Por Paloma Baldi
Dicen que fueron 170 mil, pero el afán de cuantificar a aquellos a los que no les importan los números se disuelve en la memoria de esa misa, la más grande de la historia.
Fueron uno. Uno que caminó, corrió, viajó, que no durmió, por ritual o por ansiedad. Uno al que el cuerpo entero se le enfrió al pisar Gualeguaychú. Fueron uno que se embarró, se mojo y siguió caminando a paso no tan firme pero constante, en esa peregrinación infinita que se convirtió en lección para los que creen en los porqué, los comienzos y los finales.
La misa de esos indios no tiene explicación ni pretende tenerla. Es miles de gargantas, ásperas por el humo y la bebida siempre helada, que se emocionan en un mismo momento y a las que no les queda más remedio que gritar, saltar y seguir. Siempre en movimiento.
Los rincones de una ciudad proyectada colonial parecían no dar abasto para ese ritual de remeras de todos los colores con una misma identidad y desbordados por una fila inmensa que avanzaba sin fin hacia un lugar desconocido, se teñían de colillas, humo blanco y esas botellas de Coca-Cola repensadas como vasos grandes, para muchos. Todo es para muchos y en esta ceremonia hubo para todos.
El frío matutino fue el primer indicador de la ceremonia. Micros, combis, autos, bicicletas, motos y pies desfilaron en el pasillo eterno del ofrecimiento, de recuerdos y comida, que se desdibujaba cuando el estribillo de alguna canción convocaba al pogo.
Los miraban desde las ventanas, las teles y los helicópteros pero no les importó porque ellos no quieren ser contados, quieren ser cuento. Hacen su camino. Es un corte que los atraviesa a todos, no importa el frio, no importa la lluvia, no importa más que ese show que no lo hace uno, lo hacen todos siendo uno.
Al hipódromo llegaron siguiendo al primero, no se cuestionan en qué dirección caminar. Confían y llegan; y aunque pareciere que nada puede hacerlo, es parte del ritual que siempre haya una sorpresa: en Entre Ríos el viento de río y la tormenta de la noche anterior había dejado al potrero como un piletón de barro.
Los pibes llegaron embalados pero frenaron de golpe y se empezaron a tironear hacia atrás para advertir el desmadre:
– ¡A la izquierda, siempre a la izquierda! – gritaba una voz gastada que intentada guiar a la multitud y su grito se replicaba a lo lejos cual eco. De a poco de avanzaba.
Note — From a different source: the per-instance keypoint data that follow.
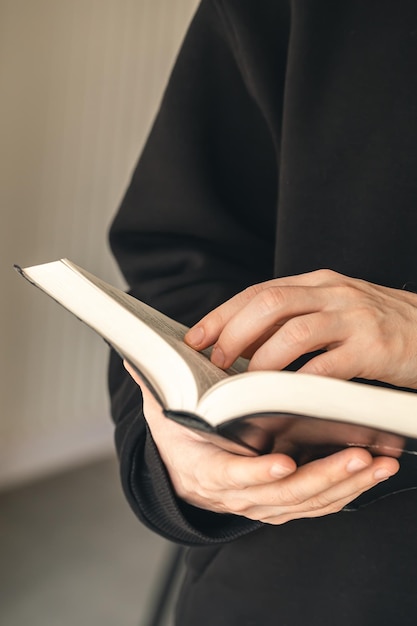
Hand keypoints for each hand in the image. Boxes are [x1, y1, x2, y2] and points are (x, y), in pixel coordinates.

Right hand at [124, 361, 398, 523]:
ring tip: (378, 462)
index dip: (255, 473)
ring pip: (310, 502)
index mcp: (206, 471)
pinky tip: (375, 471)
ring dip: (347, 485)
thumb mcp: (163, 412)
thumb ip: (154, 383)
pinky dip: (351, 490)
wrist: (187, 472)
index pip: (231, 477)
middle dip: (323, 477)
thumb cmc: (181, 438)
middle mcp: (238, 496)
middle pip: (283, 495)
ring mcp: (265, 502)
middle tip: (358, 456)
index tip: (281, 462)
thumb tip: (132, 353)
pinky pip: (321, 503)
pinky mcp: (286, 502)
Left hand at [184, 269, 416, 388]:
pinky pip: (328, 367)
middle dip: (234, 334)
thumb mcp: (334, 310)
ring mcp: (355, 318)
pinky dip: (300, 384)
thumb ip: (296, 318)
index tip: (195, 338)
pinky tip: (285, 398)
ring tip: (245, 384)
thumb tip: (243, 342)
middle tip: (216, 363)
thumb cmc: (377, 326)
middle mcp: (333, 293)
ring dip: (261, 361)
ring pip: (294, 333)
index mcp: (318, 282)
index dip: (222, 315)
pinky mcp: (374, 348)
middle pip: (269, 304)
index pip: (258, 292)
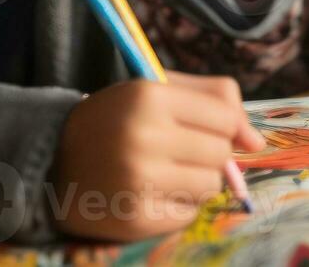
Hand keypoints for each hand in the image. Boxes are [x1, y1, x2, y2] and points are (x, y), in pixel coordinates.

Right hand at [51, 72, 264, 240]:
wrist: (52, 161)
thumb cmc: (116, 119)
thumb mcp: (157, 89)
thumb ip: (214, 99)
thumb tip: (257, 142)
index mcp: (148, 96)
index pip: (225, 116)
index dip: (222, 123)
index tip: (202, 126)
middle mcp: (143, 138)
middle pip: (221, 153)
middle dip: (208, 152)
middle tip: (176, 148)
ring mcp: (138, 182)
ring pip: (210, 186)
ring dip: (196, 180)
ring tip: (164, 170)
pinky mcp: (135, 219)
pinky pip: (189, 214)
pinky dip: (178, 205)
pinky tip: (151, 192)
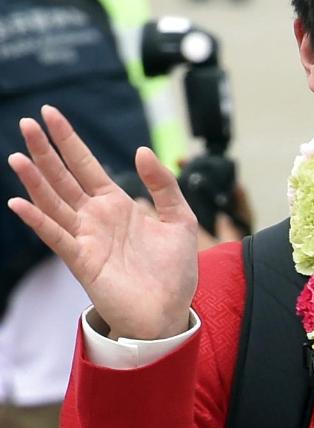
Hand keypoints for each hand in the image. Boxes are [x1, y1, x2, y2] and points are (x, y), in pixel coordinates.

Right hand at [7, 106, 198, 340]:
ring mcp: (86, 238)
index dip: (69, 141)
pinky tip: (20, 202)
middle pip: (64, 178)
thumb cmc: (174, 272)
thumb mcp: (181, 220)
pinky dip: (38, 220)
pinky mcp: (82, 261)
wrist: (170, 313)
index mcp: (117, 204)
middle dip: (45, 151)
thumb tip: (142, 150)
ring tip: (18, 156)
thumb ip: (164, 185)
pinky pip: (55, 236)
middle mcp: (96, 218)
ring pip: (54, 202)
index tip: (50, 114)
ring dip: (35, 180)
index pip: (86, 165)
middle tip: (28, 123)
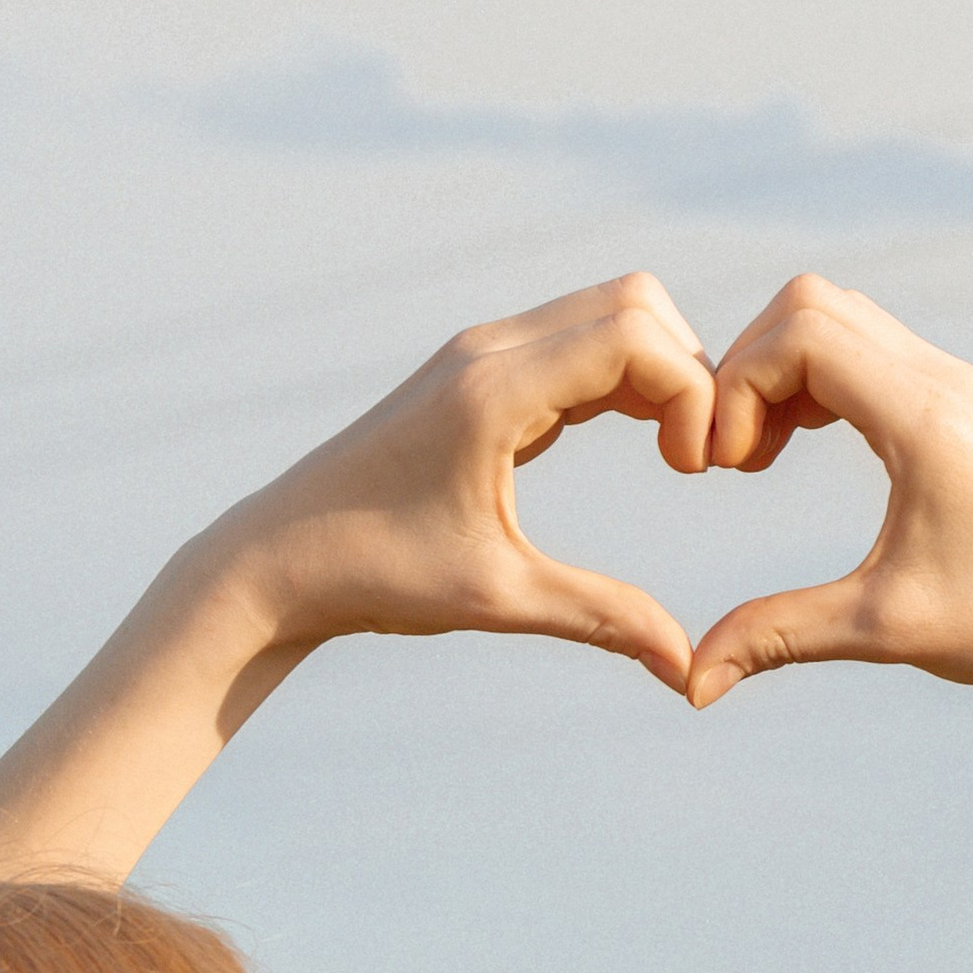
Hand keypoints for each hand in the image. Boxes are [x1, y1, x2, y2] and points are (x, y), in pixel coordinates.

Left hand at [218, 272, 714, 693]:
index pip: (635, 336)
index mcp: (492, 391)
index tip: (695, 472)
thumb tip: (687, 669)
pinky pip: (576, 342)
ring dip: (659, 372)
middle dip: (688, 372)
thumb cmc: (375, 575)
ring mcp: (481, 353)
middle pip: (635, 303)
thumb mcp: (496, 599)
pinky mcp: (478, 372)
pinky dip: (624, 379)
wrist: (277, 557)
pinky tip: (641, 441)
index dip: (693, 395)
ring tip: (678, 455)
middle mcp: (488, 350)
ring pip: (610, 313)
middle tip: (695, 460)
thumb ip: (600, 617)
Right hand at [687, 276, 972, 715]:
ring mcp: (956, 386)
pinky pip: (867, 352)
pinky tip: (800, 449)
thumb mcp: (881, 630)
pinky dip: (816, 382)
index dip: (737, 387)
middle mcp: (942, 381)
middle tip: (732, 459)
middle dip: (747, 370)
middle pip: (809, 305)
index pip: (800, 335)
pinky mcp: (961, 405)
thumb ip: (777, 636)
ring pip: (838, 320)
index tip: (725, 470)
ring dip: (780, 373)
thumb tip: (692, 683)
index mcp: (924, 417)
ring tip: (758, 458)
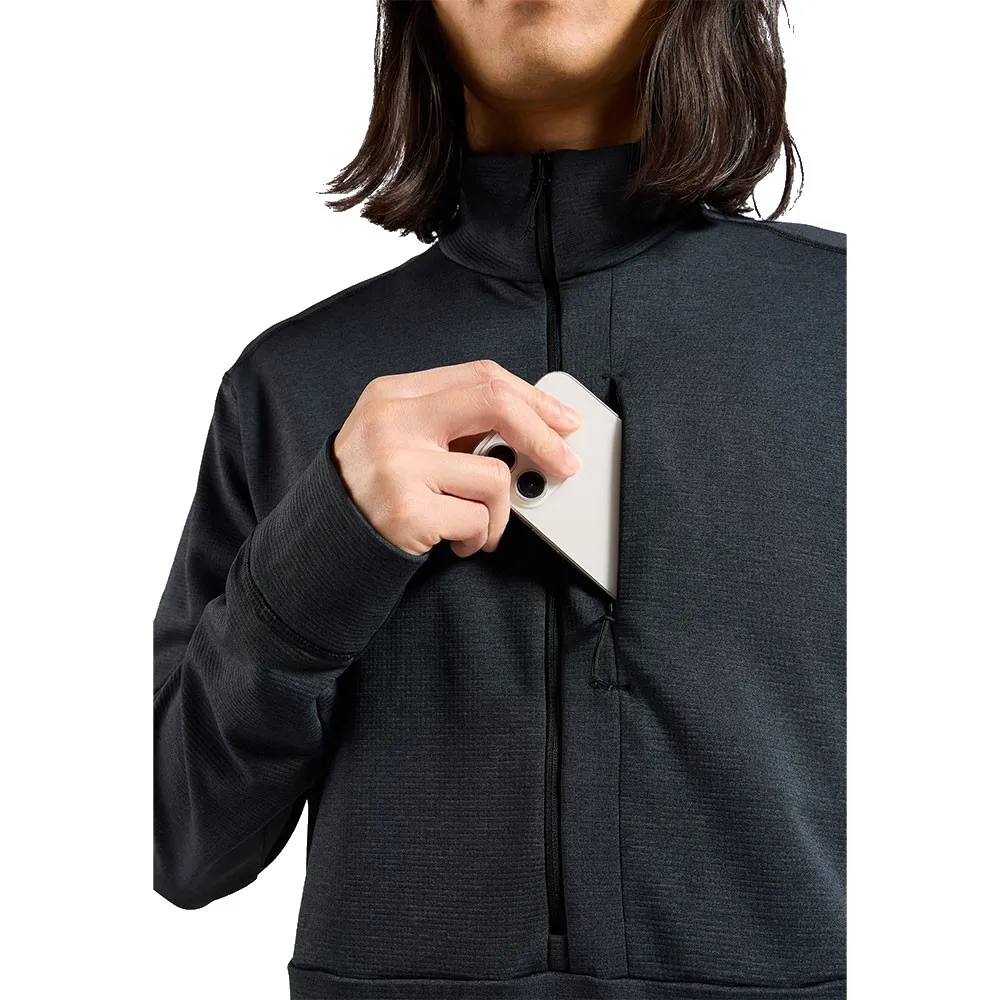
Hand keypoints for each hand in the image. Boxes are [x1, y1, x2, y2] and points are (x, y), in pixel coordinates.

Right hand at [332, 359, 582, 557]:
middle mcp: (393, 421)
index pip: (481, 377)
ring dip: (499, 512)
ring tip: (474, 523)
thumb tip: (534, 428)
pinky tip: (455, 540)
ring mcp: (398, 465)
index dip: (532, 397)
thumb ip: (456, 424)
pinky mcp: (407, 510)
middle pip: (496, 404)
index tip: (563, 420)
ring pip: (495, 477)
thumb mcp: (403, 436)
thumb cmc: (376, 487)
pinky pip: (479, 520)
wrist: (328, 538)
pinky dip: (478, 537)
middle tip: (564, 464)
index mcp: (395, 394)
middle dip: (543, 437)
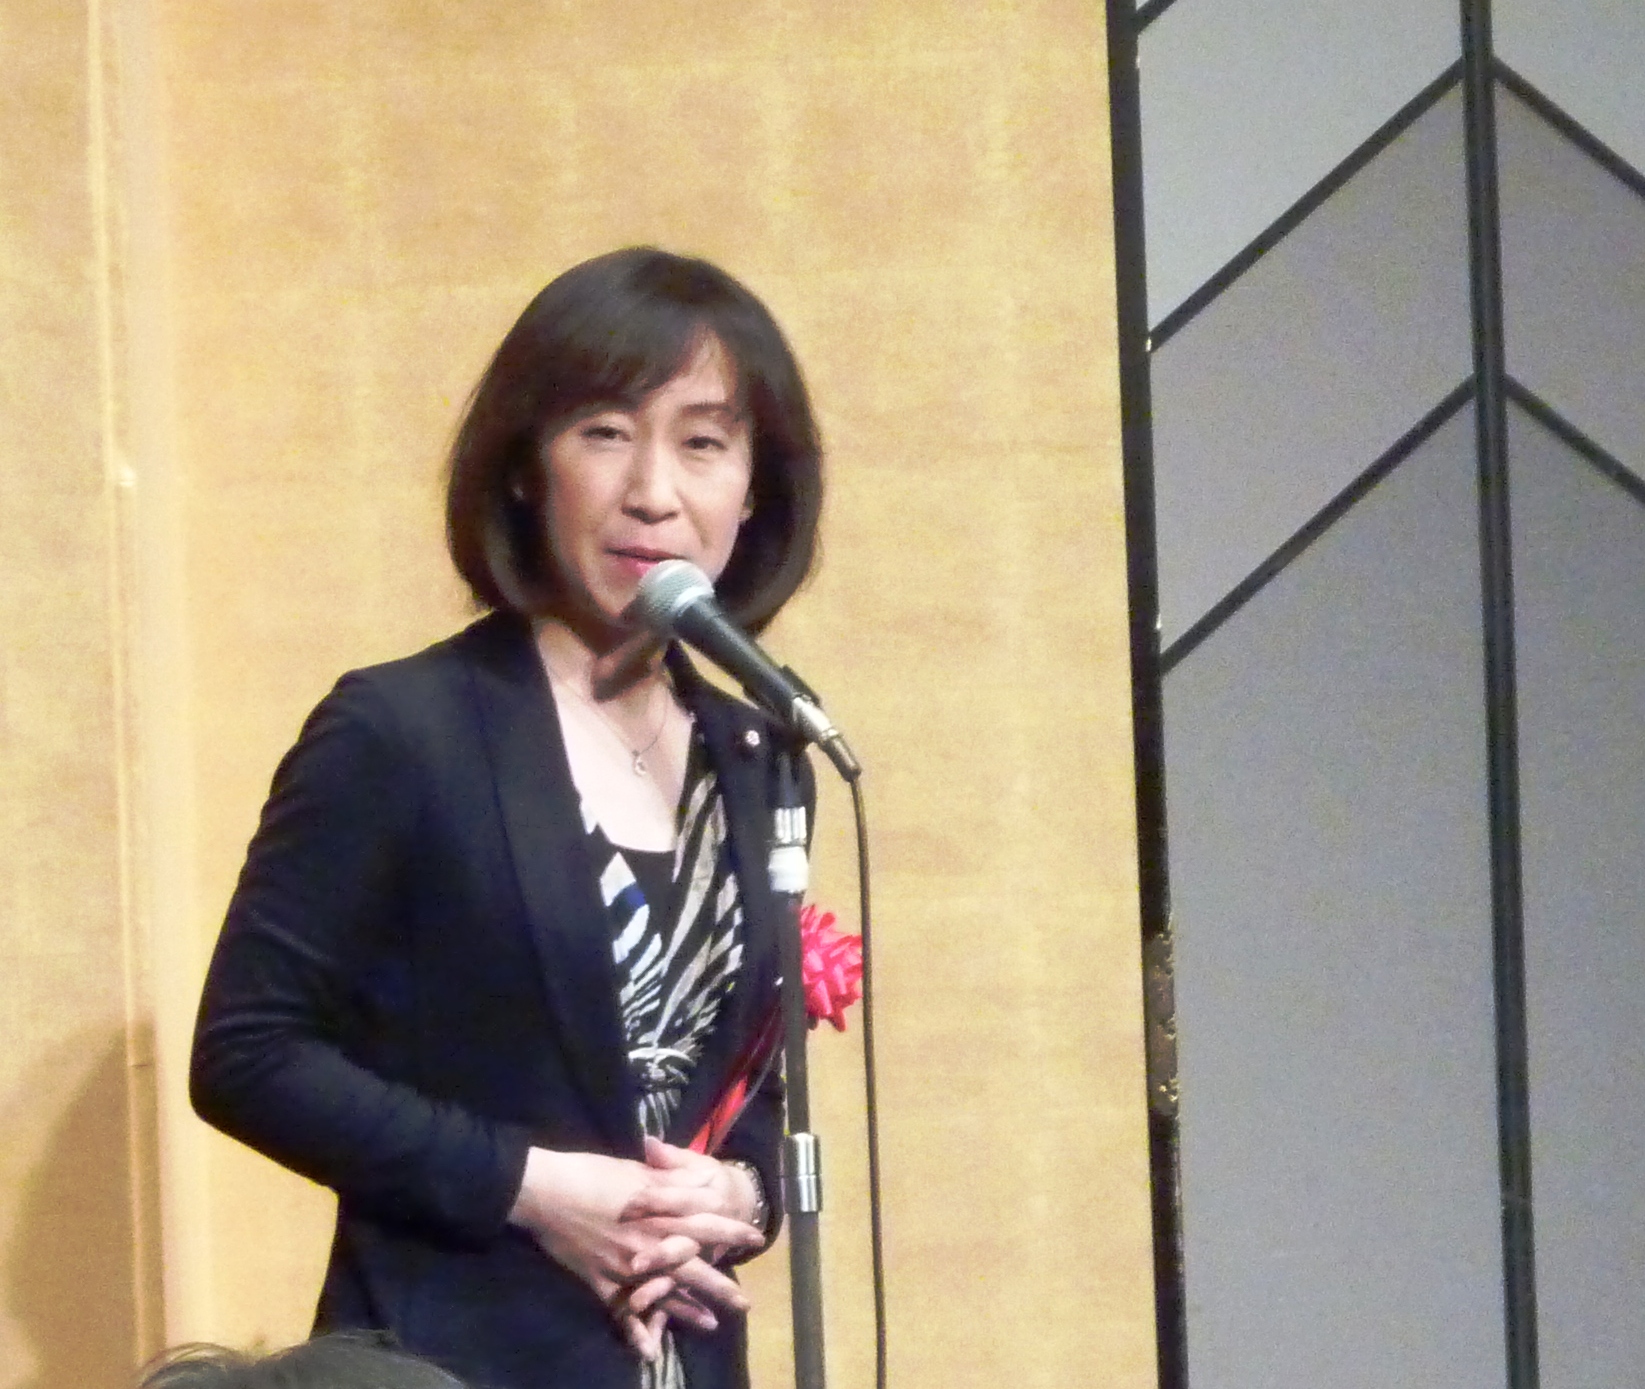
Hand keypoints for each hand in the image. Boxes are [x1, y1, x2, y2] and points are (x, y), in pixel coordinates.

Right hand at [508, 1147, 760, 1352]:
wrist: (546, 1190)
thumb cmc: (591, 1172)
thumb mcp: (635, 1167)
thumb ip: (668, 1178)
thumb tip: (697, 1177)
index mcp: (659, 1209)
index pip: (706, 1220)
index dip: (732, 1229)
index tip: (756, 1237)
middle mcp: (648, 1241)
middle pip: (693, 1265)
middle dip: (721, 1284)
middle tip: (745, 1304)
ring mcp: (625, 1264)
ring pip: (664, 1292)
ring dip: (689, 1309)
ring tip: (712, 1324)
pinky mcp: (601, 1281)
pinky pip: (622, 1310)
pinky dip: (636, 1331)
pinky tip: (651, 1350)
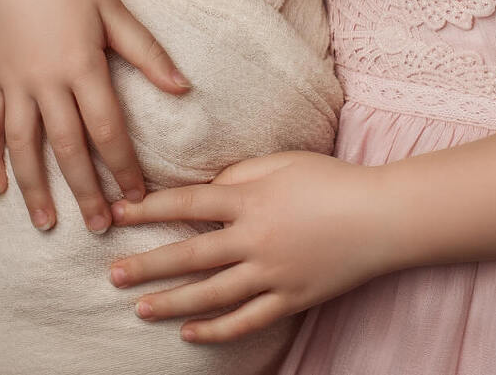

Al principio choca, pero se sigue. Con asco metieron las patas en los primeros caminos impenetrables por el barro, exclamaron que “No, no y no” y que “no puede ser”, pero una vez mojadas las zapatillas se avanzó por y hacia donde se pudo para mirar al frente, pechito en alto, las luces se estaban por apagar.
“Nike es la cultura” invadió el canto de “vamos los Redó” y convirtió a todos en un salto único, el más grande de la historia del rock en vivo argentina. Tembló Gualeguaychú desde “Blues de la libertad”, pasando por “Nadie va a escuchar tu remera”, hasta “La pajarita pechiblanca” interpretada por tres redonditos juntos, que emocionó a esas almas y las dejó a la espera del pogo más grande del mundo, que cada vez crece un poco más.
El Indio le dijo que los medios estaban muy ocupados con la política, que se cuidaran. Recordó que era el aniversario de fundación de Madres de Plaza de mayo, mencionó a los 21 desaparecidos de la ciudad, y antes de “To beef or not to beef” recordó de nuevo lo importante que era estar acá y cerró: “la memoria sigue viva” y la esbozó como un tesoro que no podían quitarnos.
“Ji ji ji” los fundió de barro viento y memoria, explotó la intensidad que traía esa correntada de personas y las dejó a la espera de poder sorprenderse siempre de nuevo. A la salida los esperaban los afiches de las agrupaciones que hoy militan la memoria, la verdad y la justicia: el del Movimiento Evita “Nos merecemos bellos milagros y ocurrirán” y los de La Cámpora “Un último secuestro, tu estado de ánimo” y “Vivir solo cuesta vida”.
Ojos rojos y brillosos miraron los fuegos artificiales, le agradecieron como pudieron y marcharon, siguieron marchando. Siguen hasta volverse a encontrar.